Comparativamente com os números publicados pela EHRA4, verifica‐se que a evolução da eletrofisiologia cardíaca em Portugal tem sido muito positiva e que tem havido uma aproximação às taxas de intervenção em eletrofisiologia ou de implantação de cardioversores‐desfibrilhadores desejáveis. No entanto, comparativamente, podemos constatar que, enquanto na taxa de implantação de pacemakers nos encontramos no «pelotão da frente», na intervenção eletrofisiológica global, incluindo a ablação de fibrilhação auricular, assim como na implantação de CDI ou CRT, nos encontramos englobados num segundo pelotão. Efetivamente, apesar da taxa anual de implantações de Portugal em 2014 ser de 120/milhão de habitantes de novas unidades de CDI e estar acima da média europeia (a qual foi de 99/milhão), encontramo‐nos num segundo grupo (taxas entre 74‐166/milhão de habitantes) dos países europeus, a par da Espanha. Em relação à intervenção eletrofisiológica e especificamente à ablação de fibrilhação auricular, o registo mostra taxas respetivamente de 232/milhão e de 69/milhão, o que em termos comparativos europeus nos inclui de novo no segundo quartil (taxa global de ablações entre 179‐321/milhão habitantes e de ablação de FA entre 48‐108/milhão habitantes), a par de países como a Espanha ou a Inglaterra. Portanto, apesar de ser ainda desejável um aumento dos números da intervenção eletrofisiológica, a verdade é que as taxas de intervenção em Portugal são já semelhantes às de países mais desenvolvidos.
Este registo permite ainda perceber quais são os centros portugueses mais diferenciados em eletrofisiologia cardíaca e que, por consequência, integram a respetiva Rede de Referenciação Nacional em Cardiologia5,6: Hospital de Gaia, Hospitais da Universidade de Coimbra, Hospital de Santa Cruz, Hospital de Santa Maria e Hospital de Santa Marta.
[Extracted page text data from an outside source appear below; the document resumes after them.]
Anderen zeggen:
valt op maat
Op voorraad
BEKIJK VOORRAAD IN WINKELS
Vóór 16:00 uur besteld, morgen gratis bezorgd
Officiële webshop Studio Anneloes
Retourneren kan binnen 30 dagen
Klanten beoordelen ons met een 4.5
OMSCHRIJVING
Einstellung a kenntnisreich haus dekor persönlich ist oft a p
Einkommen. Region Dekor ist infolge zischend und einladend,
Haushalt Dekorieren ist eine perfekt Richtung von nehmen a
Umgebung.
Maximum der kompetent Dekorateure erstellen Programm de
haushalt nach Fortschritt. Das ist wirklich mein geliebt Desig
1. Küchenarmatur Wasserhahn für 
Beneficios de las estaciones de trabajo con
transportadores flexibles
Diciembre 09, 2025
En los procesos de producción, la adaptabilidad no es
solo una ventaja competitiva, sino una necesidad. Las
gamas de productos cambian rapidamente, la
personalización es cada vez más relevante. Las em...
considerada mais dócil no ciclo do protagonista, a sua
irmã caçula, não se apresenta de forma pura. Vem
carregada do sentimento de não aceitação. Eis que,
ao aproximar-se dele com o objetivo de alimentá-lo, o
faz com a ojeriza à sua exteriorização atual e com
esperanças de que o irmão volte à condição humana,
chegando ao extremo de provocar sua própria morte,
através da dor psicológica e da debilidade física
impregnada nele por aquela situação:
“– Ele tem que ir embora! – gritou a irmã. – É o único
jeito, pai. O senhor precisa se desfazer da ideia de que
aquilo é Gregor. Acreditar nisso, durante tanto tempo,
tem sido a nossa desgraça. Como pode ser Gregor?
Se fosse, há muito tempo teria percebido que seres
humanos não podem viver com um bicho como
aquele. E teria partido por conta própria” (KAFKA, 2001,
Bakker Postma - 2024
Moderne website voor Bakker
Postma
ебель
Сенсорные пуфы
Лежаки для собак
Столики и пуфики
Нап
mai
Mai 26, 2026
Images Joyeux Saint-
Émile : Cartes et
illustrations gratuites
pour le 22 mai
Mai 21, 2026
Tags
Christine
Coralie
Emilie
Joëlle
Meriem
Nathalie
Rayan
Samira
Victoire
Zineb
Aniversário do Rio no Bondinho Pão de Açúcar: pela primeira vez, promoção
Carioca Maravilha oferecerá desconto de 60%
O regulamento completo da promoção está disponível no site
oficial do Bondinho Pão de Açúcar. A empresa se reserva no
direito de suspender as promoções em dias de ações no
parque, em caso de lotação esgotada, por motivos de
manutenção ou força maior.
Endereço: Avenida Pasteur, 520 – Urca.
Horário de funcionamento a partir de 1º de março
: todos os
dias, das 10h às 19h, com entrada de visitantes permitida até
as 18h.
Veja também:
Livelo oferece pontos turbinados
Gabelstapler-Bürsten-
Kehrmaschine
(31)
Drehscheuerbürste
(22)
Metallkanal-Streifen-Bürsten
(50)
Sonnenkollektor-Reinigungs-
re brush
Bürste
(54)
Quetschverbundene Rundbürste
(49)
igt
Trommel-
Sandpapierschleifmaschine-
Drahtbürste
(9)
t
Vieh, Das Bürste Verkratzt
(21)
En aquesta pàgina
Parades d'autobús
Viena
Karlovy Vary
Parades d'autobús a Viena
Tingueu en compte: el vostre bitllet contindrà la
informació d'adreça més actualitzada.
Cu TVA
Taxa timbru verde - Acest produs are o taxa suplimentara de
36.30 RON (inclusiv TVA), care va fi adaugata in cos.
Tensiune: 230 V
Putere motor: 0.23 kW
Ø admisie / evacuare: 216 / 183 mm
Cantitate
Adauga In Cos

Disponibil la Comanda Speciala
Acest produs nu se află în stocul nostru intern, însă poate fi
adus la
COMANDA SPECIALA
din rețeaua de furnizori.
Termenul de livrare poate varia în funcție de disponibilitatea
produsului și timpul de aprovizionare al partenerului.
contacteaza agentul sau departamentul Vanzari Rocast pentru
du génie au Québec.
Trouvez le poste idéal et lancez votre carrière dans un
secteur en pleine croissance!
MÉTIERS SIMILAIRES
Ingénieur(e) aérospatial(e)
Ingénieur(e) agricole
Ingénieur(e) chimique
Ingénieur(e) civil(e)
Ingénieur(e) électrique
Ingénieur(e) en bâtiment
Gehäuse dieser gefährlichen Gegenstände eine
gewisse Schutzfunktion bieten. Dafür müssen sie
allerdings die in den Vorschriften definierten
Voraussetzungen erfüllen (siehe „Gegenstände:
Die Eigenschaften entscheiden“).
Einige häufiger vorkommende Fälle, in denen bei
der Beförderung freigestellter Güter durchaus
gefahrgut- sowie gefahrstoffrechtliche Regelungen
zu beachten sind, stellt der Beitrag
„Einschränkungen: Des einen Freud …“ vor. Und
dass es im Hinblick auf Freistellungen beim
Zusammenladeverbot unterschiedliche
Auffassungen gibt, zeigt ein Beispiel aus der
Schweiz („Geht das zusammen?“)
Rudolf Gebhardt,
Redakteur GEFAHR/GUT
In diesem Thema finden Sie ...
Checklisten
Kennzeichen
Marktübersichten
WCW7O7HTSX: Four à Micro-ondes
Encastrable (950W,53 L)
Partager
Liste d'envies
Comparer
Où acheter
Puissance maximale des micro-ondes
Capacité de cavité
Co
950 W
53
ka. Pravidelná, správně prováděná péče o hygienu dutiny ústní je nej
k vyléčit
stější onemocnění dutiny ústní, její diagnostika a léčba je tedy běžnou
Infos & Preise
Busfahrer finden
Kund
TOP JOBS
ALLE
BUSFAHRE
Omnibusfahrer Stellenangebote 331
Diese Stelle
Nestes cinco centros, deverá assim ser concentrado o investimento público nesta área, de modo a propiciar as melhores condições de desenvolvimento e diferenciação.
Por último, um comentário sobre o tipo e qualidade dos registos. Apesar do mérito de manter este registo atualizado, seria muito útil, até do ponto de vista clínico, a inclusão de informação mais detalhada e específica nestes registos anuais, nomeadamente percentagens de sucesso e o tipo e incidência de complicações associadas a estas intervenções. Este tipo de informação relevante, ainda que preservando a identidade dos centros específicos, poderia ser bastante útil quer para a comunidade médica e científica, como para os próprios doentes interessados.
Em conclusão, será através de registos atualizados e credíveis, como é o exemplo deste Registo Nacional de Eletrofisiologia, que será possível conhecer a realidade nacional, planificar uma rede assistencial eficaz e oferecer uma formação pós‐graduada de qualidade em Portugal, de forma a atingir um padrão de excelência no tratamento dos nossos doentes.
Conflito de interessesOs autores declaram não haver conflito de interesses.